И сон становился глубже. На протяжении нескольких часов сон пытается дать отдых тканям тела, которым в последнее время что-то мешает. По мере отдыха тела пот выгоняет через поры кожи вредные и отягощающие вещества, и вместе с этим температура понижается, дыхание становится тише, легкие прокашливаются. Человек на мгновение просыпается, замечает, что вспотел, и вспоминает, что раньше с ним такого не бывало. Уже за полночь часы бьют — половина, но какого часа — непонятно. И освещение комнаты странное, совсем иное, чем вечером. Из кровати, стоящей у двери, слышится хриплое дыхание батрака — это людская в Киерикке, и тут все совсем не так, как было в маленькой комнатке виллы Рантоо, где на окне, когда просыпаешься, видны были пестрые луговые цветы в стакане, а из щели дверной притолоки иногда кивала ветка рябины. И было совсем не так, как дома, в избе, где слышавшееся дыхание принадлежало отцу… Здесь единственная привлекательность была в тишине, в том, что все дневное начисто исчезало.
И в коротенький миг этого пробуждения тот образ одного-единственного предстал перед нею, хотя глаза ее были открыты. Он явился и хотел устранить все, что произошло за время разлуки, и это так ласкало душу, что глаза снова невольно закрылись и нахлынул новый, более спокойный утренний сон, счастливый, как в раннем детстве, когда сознание затаивалось в ожидании побудки — ласкового отцовского тормошения.

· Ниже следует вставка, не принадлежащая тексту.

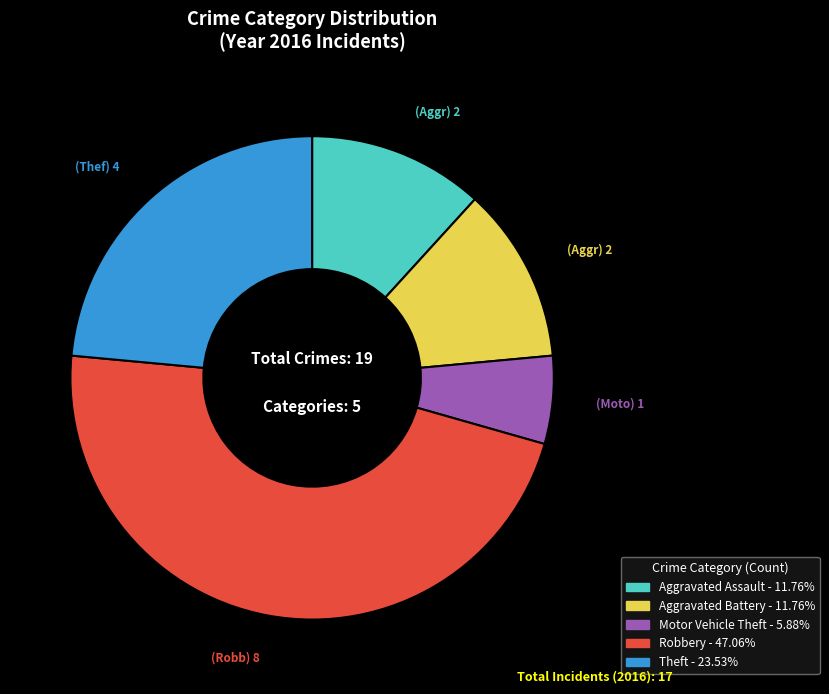

The Theft slice represents 24% of the pie. True or false?

True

Но отец начинал тормошить ее обычно лишь тогда, когда сон уже успевал ослабеть, и если остатки сна еще задерживались где-то в теле, отец умел прогонять их, приятно дотрагиваясь и нажимая гибкими пальцами как раз на те места, где таился сон, при этом он шутливо пыхтел, словно массировали его самого; и тогда можно было бодро выпрыгнуть из постели и бежать прямо на крыльцо, приветствовать солнечное сияние.
Этим утром в начале лета ее разбудили коровы Киерикки. Или все же окончательно разбудило Силью незлобивое, как обычно в последнее время, ворчание хозяйки: «И что это с тобой происходит, прямо удивительно, какая ты стала». В это утро — и потом уже всегда по утрам — Силье трудно было встать на дойку в обычное время, в пять часов; от хутора до маслобойни было довольно далеко, так что тому, кто отвозил туда молоко, приходилось пускаться в пусть спозаранок. Силья же… этой весной и в начале лета ей хотелось спать по утрам, спать хотя бы часиков до восьми. Но это было невозможно, это не удавалось даже по воскресеньям, когда батрак спал почти столько, сколько хотел. Он с субботы отводил лошадей на дальний огороженный выгон, где они оставались до утра понедельника, поскольку из Киерикки ездили в церковь лишь раз за лето — на причастие, в ту пору, когда цвела рожь.